List every line below that contains the word "bestelling", copying each one in full.

▸ **Extracted data**
########

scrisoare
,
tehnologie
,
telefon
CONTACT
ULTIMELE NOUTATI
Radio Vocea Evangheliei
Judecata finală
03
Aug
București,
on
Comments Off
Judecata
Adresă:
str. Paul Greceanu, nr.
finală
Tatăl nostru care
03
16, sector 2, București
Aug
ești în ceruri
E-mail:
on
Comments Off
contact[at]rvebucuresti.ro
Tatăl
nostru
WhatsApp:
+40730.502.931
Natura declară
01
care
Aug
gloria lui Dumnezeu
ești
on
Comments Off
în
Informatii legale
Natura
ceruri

########

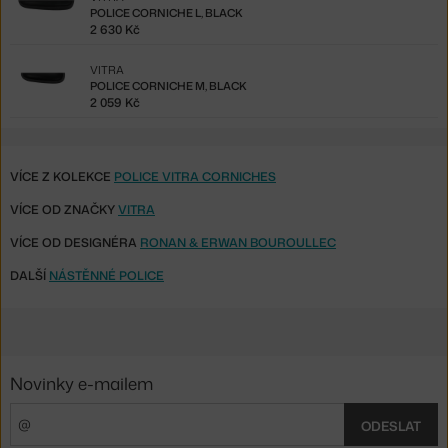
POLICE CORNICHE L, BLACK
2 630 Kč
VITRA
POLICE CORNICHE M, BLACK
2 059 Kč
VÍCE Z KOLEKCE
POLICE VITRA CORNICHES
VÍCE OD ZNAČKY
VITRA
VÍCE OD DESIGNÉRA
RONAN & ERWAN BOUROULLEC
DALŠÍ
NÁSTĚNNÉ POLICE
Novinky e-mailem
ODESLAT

########

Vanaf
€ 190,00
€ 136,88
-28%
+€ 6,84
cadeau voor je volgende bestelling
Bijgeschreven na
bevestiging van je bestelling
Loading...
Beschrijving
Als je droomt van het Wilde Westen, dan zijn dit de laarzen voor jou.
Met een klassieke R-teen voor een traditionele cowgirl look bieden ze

########

▸ **Result for this exercise**
cadeau voor je volgende bestelling
bevestiging van je bestelling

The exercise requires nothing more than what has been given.